Ferry from Mukilteo outside Seattle 
Sunset on Whidbey

On Monday it was time to see if there was anything still left in my legs for my 50m trail run this weekend. The test was best left to Nichole who took me out on an 18 mile run up Thorpe Mountain in the Cascades. It felt like home to be on trail in the pacific northwest. We got back to the truck dirty and thirsty and sat with our feet in a river, drinking IPAs that had been on ice in the cooler all day. Not a bad way to spend the day.

It doesn’t get much better than the Cascades.
Gearing up for her own “Pedal for Parks” adventure, Nichole leaves in 10 days for a 3,000+ mile solo bicycle journey around the west followed by points unknown. Raising money for national parks, she will also be stopping in many and doing some epic (what else?) trail runs.
As many of you know, Nichole gave me a tremendous amount of support when I ran across the country last year, and we shared many adventures together since then, please consider viewing her itinerary online and seeing if you know anyone along her route who may be able to give her a hand. If you regularly donate to nature conservancies and parks, please consider donating through her site. If you don’t, consider starting. I wish her the best of luck; adventures like this are close to my heart. I hope someday to cross paths and run some trails again with Nichole. Bike safe.
 
 
As for me, I am packing my bags right now for a road trip to White River, just outside Mt. Rainier. Tomorrow will be my 3rd time running (or trying to run) this 50 mile trail run, but I have butterflies. It pretty much wrecked me last year, even after 107 days of running across the country. All that said, I’m looking forward to meeting old friends, making some new ones, testing some limits, and seeing some amazing views. Wish me luck and have a great weekend.
White River 2009. Photo by Photo by Glenn Tachiyama,

6 Responses to “From the beaches of Zanzibar to White River

  • Jambo
    Nzuri post my friend

  • Is Nichole a member of the Warm Showers list? If not, she should be! I was a member back in the 90s – hosted some pretty cool peeps! See YOU at Fawn Ridge tomorrow! Aloha!

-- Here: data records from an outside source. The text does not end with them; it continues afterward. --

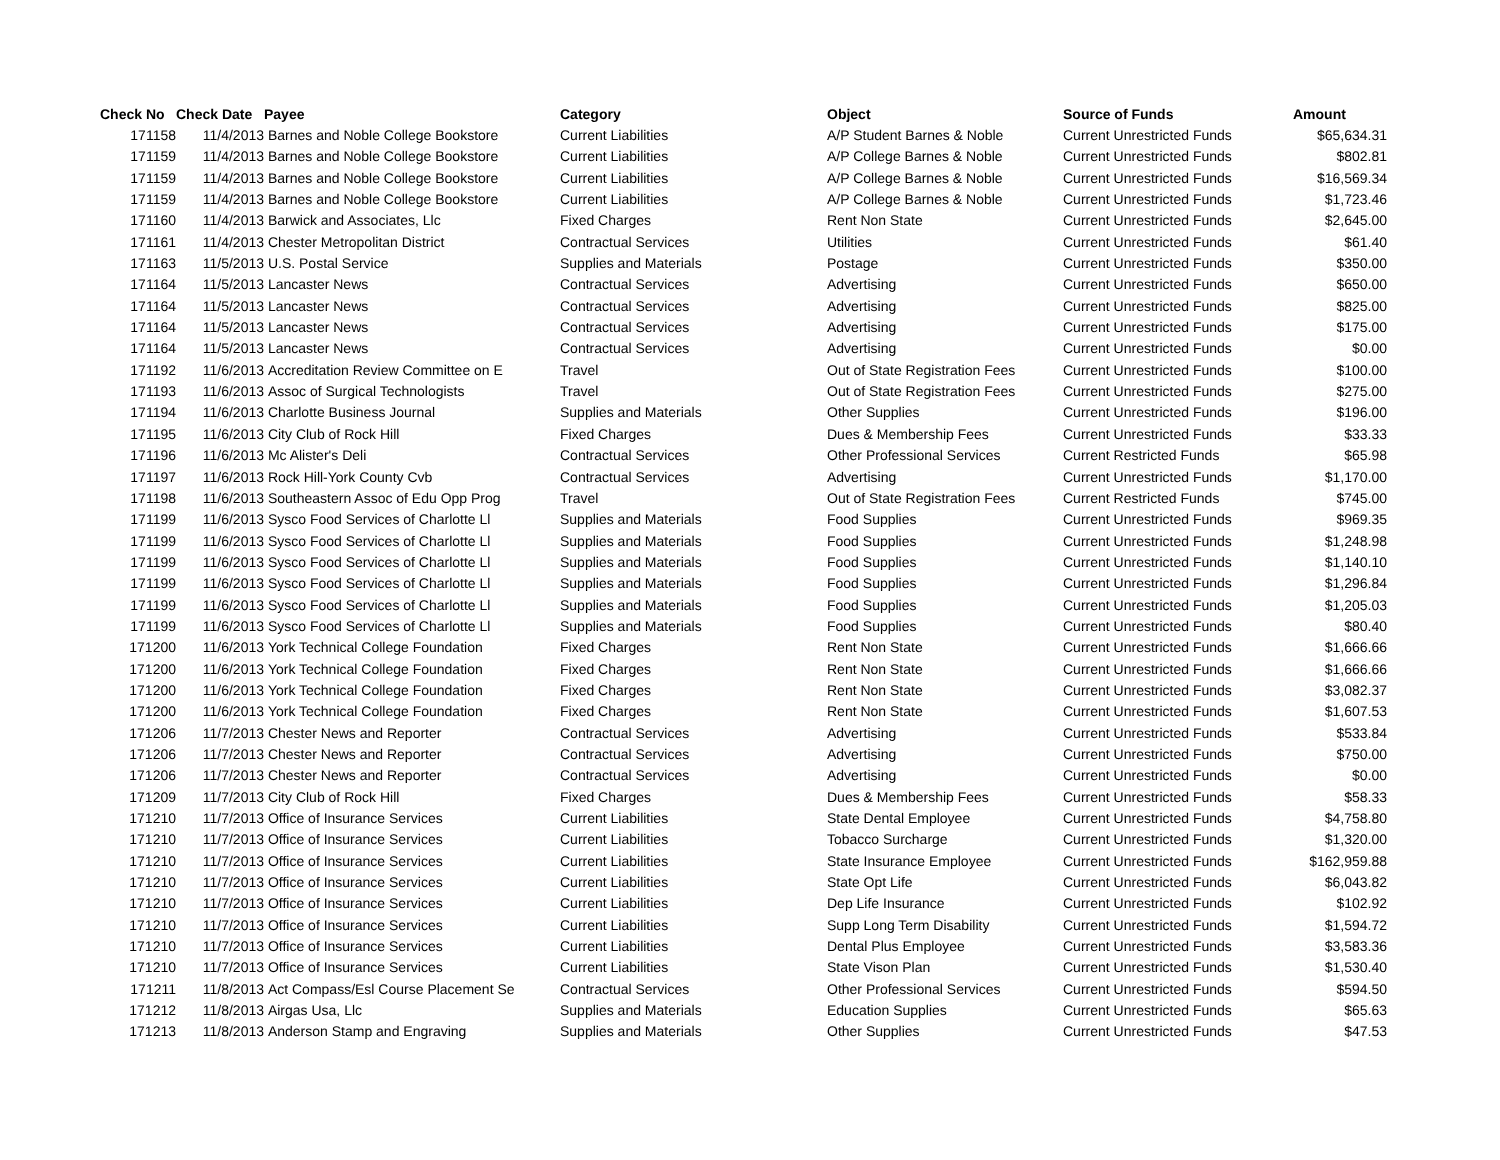| Check No | Check Date | Payee | Category | Object | Source of Funds | Amount |
| --- | --- | --- | --- | --- | --- | --- |
| 171158 | 11/4/2013 | Barnes and Noble College Bookstore | Current Liabilities | A/P Student Barnes & Noble | Current Unrestricted Funds | $65,634.31 |
| 171159 | 11/4/2013 | Barnes and Noble College Bookstore | Current Liabilities | A/P College Barnes & Noble | Current Unrestricted Funds | $802.81 |
| 171159 | 11/4/2013 | Barnes and Noble College Bookstore | Current Liabilities | A/P College Barnes & Noble | Current Unrestricted Funds | $16,569.34 |
| 171159 | 11/4/2013 | Barnes and Noble College Bookstore | Current Liabilities | A/P College Barnes & Noble | Current Unrestricted Funds | $1,723.46 |
| 171160 | 11/4/2013 | Barwick and Associates, Llc | Fixed Charges | Rent Non State | Current Unrestricted Funds | $2,645.00 |
| 171161 | 11/4/2013 | Chester Metropolitan District | Contractual Services | Utilities | Current Unrestricted Funds | $61.40 |
| 171163 | 11/5/2013 | U.S. Postal Service | Supplies and Materials | Postage | Current Unrestricted Funds | $350.00 |
| 171164 | 11/5/2013 | Lancaster News | Contractual Services | Advertising | Current Unrestricted Funds | $650.00 |
| 171164 | 11/5/2013 | Lancaster News | Contractual Services | Advertising | Current Unrestricted Funds | $825.00 |
| 171164 | 11/5/2013 | Lancaster News | Contractual Services | Advertising | Current Unrestricted Funds | $175.00 |
| 171164 | 11/5/2013 | Lancaster News | Contractual Services | Advertising | Current Unrestricted Funds | $0.00 |
| 171192 | 11/6/2013 | Accreditation Review Committee on E | Travel | Out of State Registration Fees | Current Unrestricted Funds | $100.00 |
| 171193 | 11/6/2013 | Assoc of Surgical Technologists | Travel | Out of State Registration Fees | Current Unrestricted Funds | $275.00 |
| 171194 | 11/6/2013 | Charlotte Business Journal | Supplies and Materials | Other Supplies | Current Unrestricted Funds | $196.00 |
| 171195 | 11/6/2013 | City Club of Rock Hill | Fixed Charges | Dues & Membership Fees | Current Unrestricted Funds | $33.33 |
| 171196 | 11/6/2013 | Mc Alister's Deli | Contractual Services | Other Professional Services | Current Restricted Funds | $65.98 |
| 171197 | 11/6/2013 | Rock Hill-York County Cvb | Contractual Services | Advertising | Current Unrestricted Funds | $1,170.00 |
| 171198 | 11/6/2013 | Southeastern Assoc of Edu Opp Prog | Travel | Out of State Registration Fees | Current Restricted Funds | $745.00 |
| 171199 | 11/6/2013 | Sysco Food Services of Charlotte Ll | Supplies and Materials | Food Supplies | Current Unrestricted Funds | $969.35 |
| 171199 | 11/6/2013 | Sysco Food Services of Charlotte Ll | Supplies and Materials | Food Supplies | Current Unrestricted Funds | $1,248.98 |
| 171199 | 11/6/2013 | Sysco Food Services of Charlotte Ll | Supplies and Materials | Food Supplies | Current Unrestricted Funds | $1,140.10 |
| 171199 | 11/6/2013 | Sysco Food Services of Charlotte Ll | Supplies and Materials | Food Supplies | Current Unrestricted Funds | $1,296.84 |
| 171199 | 11/6/2013 | Sysco Food Services of Charlotte Ll | Supplies and Materials | Food Supplies | Current Unrestricted Funds | $1,205.03 |
| 171199 | 11/6/2013 | Sysco Food Services of Charlotte Ll | Supplies and Materials | Food Supplies | Current Unrestricted Funds | $80.40 |
| 171200 | 11/6/2013 | York Technical College Foundation | Fixed Charges | Rent Non State | Current Unrestricted Funds | $1,666.66 |
| 171200 | 11/6/2013 | York Technical College Foundation | Fixed Charges | Rent Non State | Current Unrestricted Funds | $1,666.66 |
| 171200 | 11/6/2013 | York Technical College Foundation | Fixed Charges | Rent Non State | Current Unrestricted Funds | $3,082.37 |
| 171200 | 11/6/2013 | York Technical College Foundation | Fixed Charges | Rent Non State | Current Unrestricted Funds | $1,607.53 |
| 171206 | 11/7/2013 | Chester News and Reporter | Contractual Services | Advertising | Current Unrestricted Funds | $533.84 |
| 171206 | 11/7/2013 | Chester News and Reporter | Contractual Services | Advertising | Current Unrestricted Funds | $750.00 |
| 171206 | 11/7/2013 | Chester News and Reporter | Contractual Services | Advertising | Current Unrestricted Funds | $0.00 |
| 171209 | 11/7/2013 | City Club of Rock Hill | Fixed Charges | Dues & Membership Fees | Current Unrestricted Funds | $58.33 |
| 171210 | 11/7/2013 | Office of Insurance Services | Current Liabilities | State Dental Employee | Current Unrestricted Funds | $4,758.80 |
| 171210 | 11/7/2013 | Office of Insurance Services | Current Liabilities | Tobacco Surcharge | Current Unrestricted Funds | $1,320.00 |
| 171210 | 11/7/2013 | Office of Insurance Services | Current Liabilities | State Insurance Employee | Current Unrestricted Funds | $162,959.88 |
| 171210 | 11/7/2013 | Office of Insurance Services | Current Liabilities | State Opt Life | Current Unrestricted Funds | $6,043.82 |
| 171210 | 11/7/2013 | Office of Insurance Services | Current Liabilities | Dep Life Insurance | Current Unrestricted Funds | $102.92 |
| 171210 | 11/7/2013 | Office of Insurance Services | Current Liabilities | Supp Long Term Disability | Current Unrestricted Funds | $1,594.72 |
| 171210 | 11/7/2013 | Office of Insurance Services | Current Liabilities | Dental Plus Employee | Current Unrestricted Funds | $3,583.36 |
| 171210 | 11/7/2013 | Office of Insurance Services | Current Liabilities | State Vison Plan | Current Unrestricted Funds | $1,530.40 |
| 171211 | 11/8/2013 | Act Compass/Esl Course Placement Se | Contractual Services | Other Professional Services | Current Unrestricted Funds | $594.50 |
| 171212 | 11/8/2013 | Airgas Usa, Llc | Supplies and Materials | Education Supplies | Current Unrestricted Funds | $65.63 |
| 171213 | 11/8/2013 | Anderson Stamp and Engraving | Supplies and Materials | Other Supplies | Current Unrestricted Funds | $47.53 |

  • Zanzibar is one great place to take a vacation in. The beach is just amazing, sadly not many people have the idea how much beauty they are missing.

  • Wait. Is your father Miles Wolpin PhD? Is he still involved with the CCC?
    They’re listed as a hate group with the SPLC. I hope you don’t subscribe to his views.

    • Yep, that’s him. I have no idea if he is involved with the CCC. I hope not, it is a shitty organization with shitty views. But if you are going to anonymously accuse me of guilt by familial association (on a blog post about running?) nice try but I think you have a few things of your own to work out. Good luck.

  • One of the famous fact about the Mt. Kilimanjaro and Mt. Meru is the Meru is Highest peak of the Africa before many years but due to volcanic eruption its height is less today, but Visiting to the Mt. Meru no doubt make proud to you as from this fact you say that you are at top of the African Highest Mt.